### What the task requires
Within the data below, determine how many lines contain "Calendar" and supply only that figure.

Collected data:
________

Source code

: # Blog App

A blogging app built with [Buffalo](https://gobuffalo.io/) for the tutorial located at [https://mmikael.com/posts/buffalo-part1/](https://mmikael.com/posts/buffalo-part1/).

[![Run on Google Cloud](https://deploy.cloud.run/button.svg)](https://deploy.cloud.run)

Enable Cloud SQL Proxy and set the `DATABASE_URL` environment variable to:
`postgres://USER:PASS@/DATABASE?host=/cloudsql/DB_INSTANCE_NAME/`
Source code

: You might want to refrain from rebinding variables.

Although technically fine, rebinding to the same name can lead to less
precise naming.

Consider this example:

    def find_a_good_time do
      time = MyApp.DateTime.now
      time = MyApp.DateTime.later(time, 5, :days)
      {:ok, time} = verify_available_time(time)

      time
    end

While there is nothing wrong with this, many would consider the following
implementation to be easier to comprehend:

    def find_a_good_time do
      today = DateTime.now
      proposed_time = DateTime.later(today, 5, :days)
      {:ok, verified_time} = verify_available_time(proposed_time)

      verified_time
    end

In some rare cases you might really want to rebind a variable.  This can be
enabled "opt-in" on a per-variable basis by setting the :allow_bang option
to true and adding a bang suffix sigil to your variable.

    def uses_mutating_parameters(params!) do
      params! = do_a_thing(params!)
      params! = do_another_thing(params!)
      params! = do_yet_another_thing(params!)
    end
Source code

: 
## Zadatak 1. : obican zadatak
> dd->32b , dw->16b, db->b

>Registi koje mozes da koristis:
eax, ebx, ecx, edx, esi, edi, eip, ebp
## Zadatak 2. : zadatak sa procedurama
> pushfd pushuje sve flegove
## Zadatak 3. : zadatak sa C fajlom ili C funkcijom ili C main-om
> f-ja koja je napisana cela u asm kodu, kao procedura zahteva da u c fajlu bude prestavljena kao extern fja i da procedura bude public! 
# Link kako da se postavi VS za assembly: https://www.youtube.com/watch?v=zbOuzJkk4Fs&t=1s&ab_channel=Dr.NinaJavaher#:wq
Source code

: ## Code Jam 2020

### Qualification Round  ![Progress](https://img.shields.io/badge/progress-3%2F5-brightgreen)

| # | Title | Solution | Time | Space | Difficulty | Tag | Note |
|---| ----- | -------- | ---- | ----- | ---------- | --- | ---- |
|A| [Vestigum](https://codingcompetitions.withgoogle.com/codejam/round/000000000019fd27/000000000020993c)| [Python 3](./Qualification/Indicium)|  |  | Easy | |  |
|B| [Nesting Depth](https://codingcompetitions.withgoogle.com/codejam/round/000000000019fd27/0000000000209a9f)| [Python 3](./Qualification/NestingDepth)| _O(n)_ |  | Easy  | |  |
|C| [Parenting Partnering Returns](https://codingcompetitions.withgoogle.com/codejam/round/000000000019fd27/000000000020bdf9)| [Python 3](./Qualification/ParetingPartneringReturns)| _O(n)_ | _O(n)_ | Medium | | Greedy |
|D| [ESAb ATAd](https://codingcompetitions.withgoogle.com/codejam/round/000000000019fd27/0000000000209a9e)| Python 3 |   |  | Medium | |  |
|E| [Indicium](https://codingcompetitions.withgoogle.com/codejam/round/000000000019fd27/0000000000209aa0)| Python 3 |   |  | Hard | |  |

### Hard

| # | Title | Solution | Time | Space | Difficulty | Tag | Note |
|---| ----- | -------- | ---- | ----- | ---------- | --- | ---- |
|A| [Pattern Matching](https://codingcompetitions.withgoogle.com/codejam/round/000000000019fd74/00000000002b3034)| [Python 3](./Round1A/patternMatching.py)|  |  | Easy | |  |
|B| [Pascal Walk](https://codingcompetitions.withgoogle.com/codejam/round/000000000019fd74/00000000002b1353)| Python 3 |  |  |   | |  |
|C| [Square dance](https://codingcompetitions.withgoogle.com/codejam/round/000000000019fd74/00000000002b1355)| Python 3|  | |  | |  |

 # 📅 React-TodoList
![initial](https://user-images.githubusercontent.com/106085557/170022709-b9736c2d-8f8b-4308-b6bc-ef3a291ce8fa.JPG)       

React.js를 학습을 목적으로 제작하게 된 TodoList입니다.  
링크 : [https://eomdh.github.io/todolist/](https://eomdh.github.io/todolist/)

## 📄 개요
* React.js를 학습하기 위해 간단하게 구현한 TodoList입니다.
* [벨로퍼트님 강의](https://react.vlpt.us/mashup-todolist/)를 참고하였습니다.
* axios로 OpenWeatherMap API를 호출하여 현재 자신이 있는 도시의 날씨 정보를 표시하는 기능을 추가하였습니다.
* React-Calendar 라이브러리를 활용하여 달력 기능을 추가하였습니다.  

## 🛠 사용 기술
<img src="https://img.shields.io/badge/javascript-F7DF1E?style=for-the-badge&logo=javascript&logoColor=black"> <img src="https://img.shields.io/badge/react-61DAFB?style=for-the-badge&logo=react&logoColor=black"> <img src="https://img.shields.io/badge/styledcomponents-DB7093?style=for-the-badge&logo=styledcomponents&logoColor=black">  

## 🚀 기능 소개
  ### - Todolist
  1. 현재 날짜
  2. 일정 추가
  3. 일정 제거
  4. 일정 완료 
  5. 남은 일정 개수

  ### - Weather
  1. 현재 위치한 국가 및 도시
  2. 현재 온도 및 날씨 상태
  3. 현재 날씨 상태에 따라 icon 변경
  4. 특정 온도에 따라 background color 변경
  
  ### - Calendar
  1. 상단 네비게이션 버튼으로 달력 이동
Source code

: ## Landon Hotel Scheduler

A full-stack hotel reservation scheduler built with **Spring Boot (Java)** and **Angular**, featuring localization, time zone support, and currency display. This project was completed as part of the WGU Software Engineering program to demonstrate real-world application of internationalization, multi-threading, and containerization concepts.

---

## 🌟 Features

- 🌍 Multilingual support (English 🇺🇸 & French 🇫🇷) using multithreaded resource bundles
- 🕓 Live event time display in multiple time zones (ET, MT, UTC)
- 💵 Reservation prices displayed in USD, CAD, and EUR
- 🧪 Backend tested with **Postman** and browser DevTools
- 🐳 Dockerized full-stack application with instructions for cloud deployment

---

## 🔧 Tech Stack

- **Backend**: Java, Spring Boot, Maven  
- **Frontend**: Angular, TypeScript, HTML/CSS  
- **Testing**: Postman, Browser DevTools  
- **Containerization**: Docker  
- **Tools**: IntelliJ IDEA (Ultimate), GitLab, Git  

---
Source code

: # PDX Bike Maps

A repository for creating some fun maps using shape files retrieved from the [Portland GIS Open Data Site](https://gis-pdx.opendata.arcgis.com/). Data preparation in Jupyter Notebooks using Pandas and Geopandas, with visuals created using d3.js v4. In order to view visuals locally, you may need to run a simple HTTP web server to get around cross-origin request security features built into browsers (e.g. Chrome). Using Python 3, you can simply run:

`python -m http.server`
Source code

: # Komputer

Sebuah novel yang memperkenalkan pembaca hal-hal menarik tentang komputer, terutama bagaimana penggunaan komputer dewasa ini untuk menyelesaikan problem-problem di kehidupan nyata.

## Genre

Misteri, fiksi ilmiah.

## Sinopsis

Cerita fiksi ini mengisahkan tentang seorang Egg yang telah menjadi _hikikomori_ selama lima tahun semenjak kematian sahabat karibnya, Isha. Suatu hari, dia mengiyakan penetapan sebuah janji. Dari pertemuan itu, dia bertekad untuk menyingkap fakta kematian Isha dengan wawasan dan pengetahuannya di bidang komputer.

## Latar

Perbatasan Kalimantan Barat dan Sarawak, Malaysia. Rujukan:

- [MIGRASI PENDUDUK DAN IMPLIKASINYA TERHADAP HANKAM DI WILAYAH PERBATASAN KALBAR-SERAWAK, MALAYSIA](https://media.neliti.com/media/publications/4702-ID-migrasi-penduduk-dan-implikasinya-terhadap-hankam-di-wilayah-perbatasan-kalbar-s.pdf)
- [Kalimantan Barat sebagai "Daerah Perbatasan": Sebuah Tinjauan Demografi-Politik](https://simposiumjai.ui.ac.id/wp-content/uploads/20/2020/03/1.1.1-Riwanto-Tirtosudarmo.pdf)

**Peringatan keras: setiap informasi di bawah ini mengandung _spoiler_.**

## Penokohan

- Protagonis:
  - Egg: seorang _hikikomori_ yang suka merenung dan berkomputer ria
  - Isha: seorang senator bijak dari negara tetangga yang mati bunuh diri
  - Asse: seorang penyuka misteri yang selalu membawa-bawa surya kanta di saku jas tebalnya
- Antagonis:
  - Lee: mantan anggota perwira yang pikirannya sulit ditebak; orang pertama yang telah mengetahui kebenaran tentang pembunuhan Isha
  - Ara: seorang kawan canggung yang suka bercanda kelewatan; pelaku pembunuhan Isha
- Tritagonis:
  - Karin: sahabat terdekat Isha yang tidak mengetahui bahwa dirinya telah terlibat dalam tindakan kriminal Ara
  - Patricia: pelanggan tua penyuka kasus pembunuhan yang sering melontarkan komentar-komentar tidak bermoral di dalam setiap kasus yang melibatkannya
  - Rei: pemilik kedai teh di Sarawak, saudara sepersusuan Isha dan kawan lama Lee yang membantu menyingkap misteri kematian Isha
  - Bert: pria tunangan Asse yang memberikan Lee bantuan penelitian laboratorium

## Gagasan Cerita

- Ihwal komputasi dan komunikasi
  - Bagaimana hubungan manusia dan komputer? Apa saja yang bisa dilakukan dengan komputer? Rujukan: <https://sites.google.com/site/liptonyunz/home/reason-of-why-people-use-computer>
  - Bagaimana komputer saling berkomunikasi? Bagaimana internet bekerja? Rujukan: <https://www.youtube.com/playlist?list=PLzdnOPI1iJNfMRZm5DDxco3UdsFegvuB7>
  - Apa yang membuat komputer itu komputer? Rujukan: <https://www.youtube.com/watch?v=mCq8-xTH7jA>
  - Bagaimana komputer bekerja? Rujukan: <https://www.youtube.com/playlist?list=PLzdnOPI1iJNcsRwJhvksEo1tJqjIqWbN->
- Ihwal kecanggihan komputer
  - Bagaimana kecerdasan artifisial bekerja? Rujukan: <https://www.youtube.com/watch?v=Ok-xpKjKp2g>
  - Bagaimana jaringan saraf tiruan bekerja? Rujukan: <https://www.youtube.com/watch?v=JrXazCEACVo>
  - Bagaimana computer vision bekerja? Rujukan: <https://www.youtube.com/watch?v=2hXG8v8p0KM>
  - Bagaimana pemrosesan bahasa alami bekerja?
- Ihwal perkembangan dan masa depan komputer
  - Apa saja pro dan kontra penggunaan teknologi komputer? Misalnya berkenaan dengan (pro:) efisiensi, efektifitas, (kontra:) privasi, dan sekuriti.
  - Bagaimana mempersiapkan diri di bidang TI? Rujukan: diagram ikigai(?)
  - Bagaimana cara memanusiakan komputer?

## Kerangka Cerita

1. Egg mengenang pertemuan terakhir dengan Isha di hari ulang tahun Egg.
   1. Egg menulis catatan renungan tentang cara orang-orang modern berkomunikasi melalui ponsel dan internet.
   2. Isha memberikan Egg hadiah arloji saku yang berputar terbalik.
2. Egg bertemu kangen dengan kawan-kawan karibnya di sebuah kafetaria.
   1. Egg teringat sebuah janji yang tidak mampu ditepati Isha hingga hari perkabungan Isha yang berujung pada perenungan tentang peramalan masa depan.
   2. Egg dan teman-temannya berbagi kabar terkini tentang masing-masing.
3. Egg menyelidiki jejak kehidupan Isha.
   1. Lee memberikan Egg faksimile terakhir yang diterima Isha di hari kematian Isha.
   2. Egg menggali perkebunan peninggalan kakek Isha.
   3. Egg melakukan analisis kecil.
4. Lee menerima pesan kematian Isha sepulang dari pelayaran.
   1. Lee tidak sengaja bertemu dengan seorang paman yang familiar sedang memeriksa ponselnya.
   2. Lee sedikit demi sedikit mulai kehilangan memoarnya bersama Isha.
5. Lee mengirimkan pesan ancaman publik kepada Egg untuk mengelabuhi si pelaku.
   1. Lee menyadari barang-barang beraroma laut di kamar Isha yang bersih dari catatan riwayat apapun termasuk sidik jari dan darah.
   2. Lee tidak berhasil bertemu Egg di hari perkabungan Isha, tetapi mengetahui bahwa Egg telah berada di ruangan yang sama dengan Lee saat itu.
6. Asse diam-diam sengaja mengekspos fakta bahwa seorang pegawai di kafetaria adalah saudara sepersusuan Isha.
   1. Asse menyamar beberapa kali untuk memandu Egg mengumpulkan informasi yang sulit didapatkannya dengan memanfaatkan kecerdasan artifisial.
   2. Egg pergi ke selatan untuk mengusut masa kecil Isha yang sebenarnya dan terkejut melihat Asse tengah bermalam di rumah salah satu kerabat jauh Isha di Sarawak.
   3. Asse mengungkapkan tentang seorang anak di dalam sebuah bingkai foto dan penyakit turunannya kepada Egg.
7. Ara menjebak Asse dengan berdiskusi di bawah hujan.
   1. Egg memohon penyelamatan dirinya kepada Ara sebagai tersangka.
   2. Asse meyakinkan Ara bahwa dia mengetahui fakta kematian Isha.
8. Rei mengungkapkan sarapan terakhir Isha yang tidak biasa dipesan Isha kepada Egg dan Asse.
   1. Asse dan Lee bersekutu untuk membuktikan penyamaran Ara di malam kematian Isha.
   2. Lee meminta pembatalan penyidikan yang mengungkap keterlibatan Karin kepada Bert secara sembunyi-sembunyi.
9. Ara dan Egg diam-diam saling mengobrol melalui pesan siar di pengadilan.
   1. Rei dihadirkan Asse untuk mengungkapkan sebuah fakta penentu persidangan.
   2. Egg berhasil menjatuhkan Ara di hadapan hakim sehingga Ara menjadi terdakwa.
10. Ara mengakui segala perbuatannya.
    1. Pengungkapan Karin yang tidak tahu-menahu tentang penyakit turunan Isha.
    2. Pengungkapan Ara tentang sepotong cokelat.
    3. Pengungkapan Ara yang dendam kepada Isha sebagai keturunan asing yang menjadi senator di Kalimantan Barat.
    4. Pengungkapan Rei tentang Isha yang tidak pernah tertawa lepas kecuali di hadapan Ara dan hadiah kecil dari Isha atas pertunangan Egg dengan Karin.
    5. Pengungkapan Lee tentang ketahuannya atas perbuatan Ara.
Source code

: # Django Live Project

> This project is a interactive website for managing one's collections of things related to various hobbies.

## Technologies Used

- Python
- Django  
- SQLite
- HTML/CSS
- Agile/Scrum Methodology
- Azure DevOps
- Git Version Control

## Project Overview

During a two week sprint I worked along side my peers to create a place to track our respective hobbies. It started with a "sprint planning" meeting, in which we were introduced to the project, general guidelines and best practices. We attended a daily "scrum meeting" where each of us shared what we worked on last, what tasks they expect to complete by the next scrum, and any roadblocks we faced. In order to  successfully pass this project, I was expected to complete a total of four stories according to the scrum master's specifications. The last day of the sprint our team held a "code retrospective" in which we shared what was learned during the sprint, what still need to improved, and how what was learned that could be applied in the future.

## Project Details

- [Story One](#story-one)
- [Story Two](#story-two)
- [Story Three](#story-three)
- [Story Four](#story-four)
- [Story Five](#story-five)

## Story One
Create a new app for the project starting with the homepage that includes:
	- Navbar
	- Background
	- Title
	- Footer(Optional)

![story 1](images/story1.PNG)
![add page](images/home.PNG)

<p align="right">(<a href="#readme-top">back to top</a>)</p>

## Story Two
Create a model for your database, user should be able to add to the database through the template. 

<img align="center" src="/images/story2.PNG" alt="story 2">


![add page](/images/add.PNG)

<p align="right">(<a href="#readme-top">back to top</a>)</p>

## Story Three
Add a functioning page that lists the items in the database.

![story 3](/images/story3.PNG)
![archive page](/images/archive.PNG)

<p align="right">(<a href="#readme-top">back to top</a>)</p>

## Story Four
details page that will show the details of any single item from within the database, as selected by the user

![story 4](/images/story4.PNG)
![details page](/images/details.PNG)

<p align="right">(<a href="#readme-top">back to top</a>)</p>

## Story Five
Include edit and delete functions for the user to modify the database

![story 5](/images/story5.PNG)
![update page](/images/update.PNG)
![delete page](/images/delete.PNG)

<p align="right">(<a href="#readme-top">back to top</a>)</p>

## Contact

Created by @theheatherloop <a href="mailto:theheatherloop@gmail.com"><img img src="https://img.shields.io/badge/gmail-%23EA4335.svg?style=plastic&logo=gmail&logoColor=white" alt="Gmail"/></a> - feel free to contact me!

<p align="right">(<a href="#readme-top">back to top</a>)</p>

________

### Exercise answer
2